My dilemma remains. Until I sell your fucking story, I have not succeeded. I am a perplexing mystery to everyone who truly cares about me, until I get paid.
“Well, that makes me happy, you know, to have become the hallmark of your success or failure as a human at the age of sixty. Pretty neat, really,” the skeleton said with a wry wink.
Pretty neat, yes. Look at my past options for a second and you will see that my dilemma was not as uncomplicated as it might seem at a quick glance.
I’ve always been squeamish (‘exhibiting a prudish readiness to be nauseated’) about advertising and commerce, the most sensible uses for drawing talent, or a way with words, for that matter. Advertising copywriters and idea men make big bucks.
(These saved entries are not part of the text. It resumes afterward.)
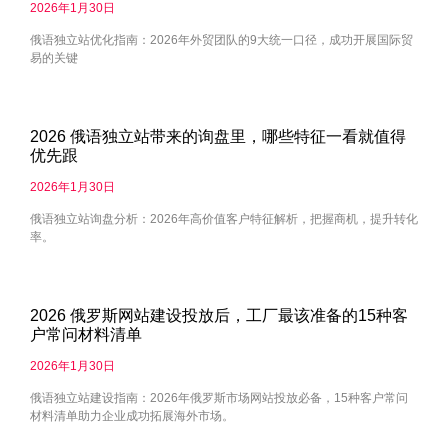
2026年1月30日
俄语独立站优化指南：2026年外贸团队的9大统一口径，成功开展国际贸
易的关键
2026 俄语独立站带来的询盘里，哪些特征一看就值得
优先跟
2026年1月30日
俄语独立站询盘分析：2026年高价值客户特征解析，把握商机，提升转化
率。
2026 俄罗斯网站建设投放后，工厂最该准备的15种客
户常问材料清单
2026年1月30日
俄语独立站建设指南：2026年俄罗斯市场网站投放必备，15种客户常问
材料清单助力企业成功拓展海外市场。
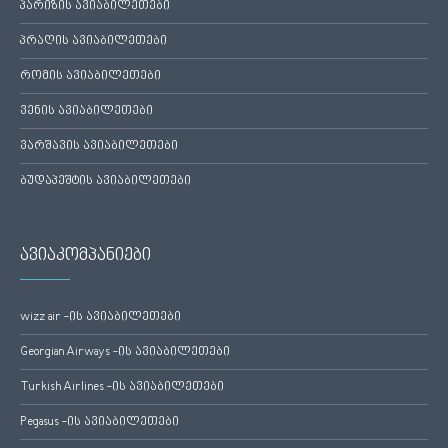
პარიზის ავიაბილეთები
პრაღის ავიაბილეთები
რომის ავიაბილეთები
ვენის ავიაბილეთები
ვარშავის ავიაბილეთები
ბუდაპეშტის ავიაბილეთები
ავიაკომპანიები
wizz air -ის ავიაბილეთები
Georgian Airways -ის ავიაბილეთები
Turkish Airlines -ის ავიაბილეთები
Pegasus -ის ავიაბილეთები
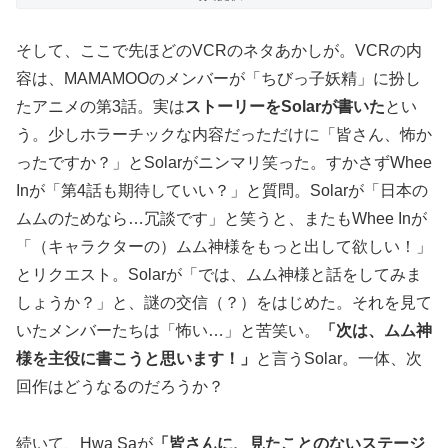
そして、ここで先ほどのVCRのネタあかしが。VCRの内
容は、MAMAMOOのメンバーが「ちびっ子妖精」に扮し
たアニメの第3話。実は
ストーリーをSolarが書いた
とい
う。少しホラーチックな内容だっただけに「皆さん、怖か
ったですか？」とSolarがニンマリ笑った。すかさずWhee
Inが「第4話も期待していい？」と質問。Solarが「日本の
ムムのためなら…冗談です」と笑うと、またもWhee Inが
「（キャラクターの）ムム神様をもっと出して欲しい！」
とリクエスト。Solarが「では、ムム神様と話をしてみま
しょうか？」と、謎の交信（？）をはじめた。それを見て
いたメンバーたちは「怖い…」と苦笑い。
「次は、ムム神
様を主役に書こうと思います！」
と言うSolar。一体、次
回作はどうなるのだろうか？
続いて、Hwa Saが
「皆さんに、見たことのないステージ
The dream of becoming Picasso, selling even scrawls produced using a brush stuck in my ass, was a ridiculous one, encouraged by grandma, in all her vainglorious madness. I have come to see the job of the museum artist for what it is: convincing rich people that your work is profound, getting them to love you and your work, bid large sums for it.
I understand that the music business is only a livelihood for the most talented, ambitious 0.01% of people who have musical ability. Virtually all of those who make it big have to have, in addition to musical talent, top 1% looks (or at least a unique and not ugly look), insane marketing smarts and a stroke or two of brilliant luck. Outside of making it big, or being a studio player, there are very limited gigs for otherwise talented players.
“Boo fucking hoo, this is what you’re doing today? Really?” said the skeleton.
Righty-Oh! Off to pick up that blue eyed kitten from the vet on College Point Boulevard. Ha hey!